Fare previsioni su cosa accadrà il prossimo anno, sembra più un compito da aspiranti maghi che da futuri giornalisti. La nostra analisi su eventi futuri, è comunque condizionata dai mutamenti societari e dai fatti che stanno per chiudere l’anno in corso.
Non parliamo di probabili catastrofi o possibili anatemi. La nostra curiosità si è spinta su tredici campi che variano dallo spettacolo alla politica internazionale, indicando scenari futuri che si basano su specifiche informazioni.

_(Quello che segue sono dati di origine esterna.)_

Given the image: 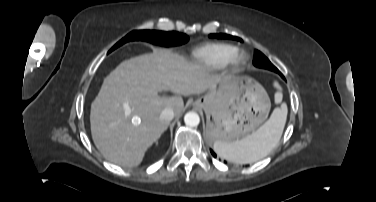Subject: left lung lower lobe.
<instances>
[{
	"instance_id": "obj_1",
	"label": "left lung lower lobe",
	"mask_w": 376,
	"mask_h": 202,
	"mask_svg": "<svg viewBox=\"0 0 376 202\" xmlns=\"http://www.w3.org/2000/svg\"><path fill=\"white\" fill-rule=\"evenodd\" d=\"M283 77V75H281ZM284 78V77H283ZM211 153L214 157H216V154L211 150Z\"/></svg>"
}]
</instances>
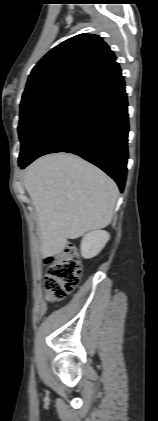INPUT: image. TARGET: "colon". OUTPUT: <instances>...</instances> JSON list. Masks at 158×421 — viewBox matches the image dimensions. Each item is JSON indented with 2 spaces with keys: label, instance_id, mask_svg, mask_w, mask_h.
I'll return each mask as SVG.
<instances>
[{
  "label": "colon",
  "instance_id": "5ec220e1",
  "mask_svg": "<svg viewBox=\"0 0 158 421\" xmlns=\"http://www.w3.org/2000/svg\"><path fill=\"white\" fill-rule=\"evenodd\" d=\"M49 267L44 286L51 302H58L78 286L82 265L76 249L69 245L55 257L48 258Z\"/></svg>",
  "mask_w": 158,
  "mask_h": 421
}]
</instances>
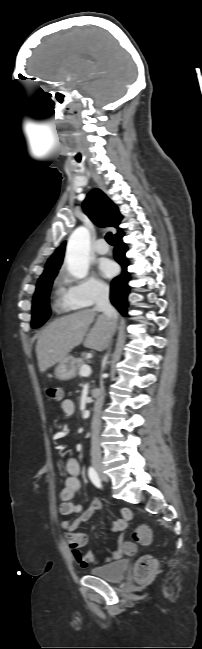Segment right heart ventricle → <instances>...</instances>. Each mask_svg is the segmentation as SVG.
Returning <instances> with one entry per match:
<instances>
[{
  "label": "right heart ventricle",
  "instance_id": "obj_1",
  "mask_svg": "<svg viewBox=\"0 0 202 649\" xmlns=\"http://www.w3.org/2000/svg\"><path fill=\"white\" fill-rule=\"evenodd\" d=\"M62 292H63V288H62V279H61V278H58V279H57V282H56V298H57V302H58V307H59V309H64V308L61 306V304H60V297H61V295H62Z\"/></svg>",
  "mask_w": 202,
  "mask_h": 649
}]
</instances>
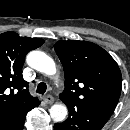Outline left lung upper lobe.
I'll list each match as a JSON object with an SVG mask.
<instances>
[{"mask_svg": "<svg viewBox=\"0 0 130 130\" xmlns=\"http://www.w3.org/2000/svg\"><path fill=\"white\" fill-rule=\"evenodd\" d=\"M54 49L65 74L60 99L95 106L112 115L120 97L122 76L111 55L87 41L61 40Z\"/></svg>", "mask_w": 130, "mask_h": 130, "instance_id": "left-lung-upper-lobe-1", "label": "left lung upper lobe"}]
</instances>
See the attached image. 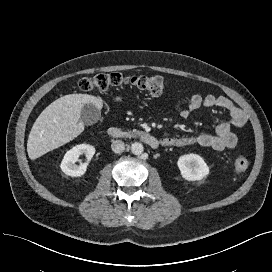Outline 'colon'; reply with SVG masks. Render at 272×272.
I'll return each instance as SVG.
<instances>
[{
	"label": "colon",
	"mask_w": 272,
	"mask_h": 272,
	"mask_svg": "<svg viewBox=\"0 0 272 272\" xmlns=\"http://www.w3.org/2000/svg\"><path fill=\"white\" fill-rule=\"evenodd\" d=\"M169 82L162 76H125L120 73H104L92 77L82 78L78 86L84 92H106L112 88L131 86L144 90L152 95L162 94ZM249 167V160L245 155H236L233 160V169L237 173L245 172Z\"/></svg>",
	"instance_id": "1"
}]
</instances>
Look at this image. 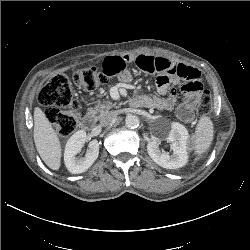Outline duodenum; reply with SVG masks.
Wrapping results in <instances>:
<instances>
[{"instance_id":"410a0bca","label":"duodenum","mask_w":250,"mask_h":250,"mask_svg":"<svg viewBox=\"0 0 250 250\" xmlns=\"http://www.w3.org/2000/svg\"><path fill=\"white\" fill-rule=\"evenodd\" d=\"M136 98L133 100V104L134 105H138L135 103ZM82 126L85 129H92L94 127V115L91 113H88L86 115H84V117L82 118Z\"/></svg>"}]
</instances>
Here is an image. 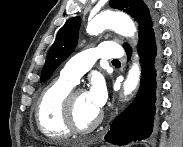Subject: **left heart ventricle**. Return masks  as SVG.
<instances>
[{"mask_svg":"<svg viewBox=\"0 0 183 147\" xmlns=\"http://www.w3.org/2000/svg\"><path fill=\"white\" fill-rule=\"evenodd\" d=\"M99 111L91 104L86 93H80L75 99L74 116L79 127L90 125Z\"/></svg>","mask_w":183,"mask_h":147,"instance_id":"1","label":"left heart ventricle"}]
</instances>
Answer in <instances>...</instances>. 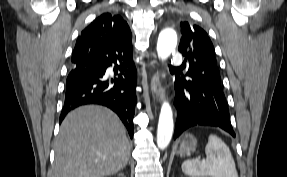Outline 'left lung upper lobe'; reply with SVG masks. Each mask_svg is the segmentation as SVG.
Wrapping results in <instances>:
<instances>
[{"label": "left lung upper lobe", "mask_w": 287, "mask_h": 177, "mask_svg": "<svg viewBox=\"0 0 287 177\" xmlns=\"http://www.w3.org/2000/svg\"><path fill=\"white\" fill-rule=\"evenodd\" d=\"M180 30L182 37L178 50L189 61L186 78L201 85L203 90L213 86L222 88L214 48L207 33L188 22H181Z\"/></svg>", "instance_id": "5c2ea615"}]
</instances>
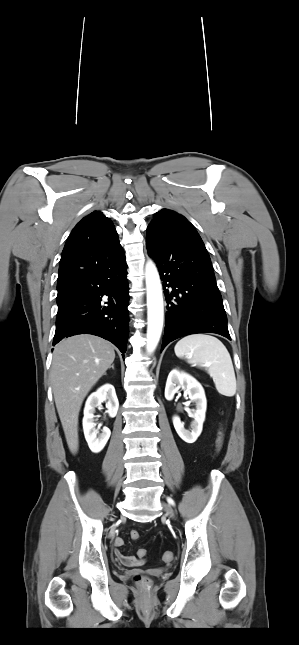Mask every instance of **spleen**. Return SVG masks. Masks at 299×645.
Segmentation results:
<instances>
[{
    "mask_svg": "<svg viewBox=\"0 0 299 645\" xmlns=\"http://www.w3.org/2000/svg\"><path fill=\"white\" fill-rule=\"evenodd\" d=\"M177 357L206 366L217 391L232 397L236 393V378L230 354L224 344L214 336L192 334L183 337L174 347Z\"/></svg>",
    "mask_w": 299,
    "mask_h": 645,
    "instance_id": "spleen-1",
    "label": "spleen"
}]
</instances>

Un viaggio alla scoperta dei nuovi eventi che ci attendono, passando per la corsa in avanti di Dubai con Edoardo Cavadini a bordo delle auto ecologiche descritte da Mariano Tedesco. Si continua a discutere di ecologia nella Conferenza COP 15 a Copenaghen, prevista verso la fine del prossimo anno, di cui ci parla Luca De Vito. Anche se resta in sospeso la questione rifiuti a Napoli con il ritorno di Mr. Sacchetto, ipotizzato da Viviana Pentangelo.
Intanto si pensa a cosa accadrà il prossimo anno, con le previsioni astrologiche curate da Francesca Pelucchi, agli anniversari che si celebreranno descritti da Iacopo Radaelli o alle curiosità dell’innovazione scovate da Cecilia Pierami. Tutto questo, guardando la nuova sfida canora sanremese descritta da Oscar Puntel, i prossimi film che aspirano a vincere gli Oscar, di cui ci parla Marco Berti Quattrini; e perchè no, il superamento della tv tradizionale con le web-series su You Tube e MySpace assieme a Micaela Nasca.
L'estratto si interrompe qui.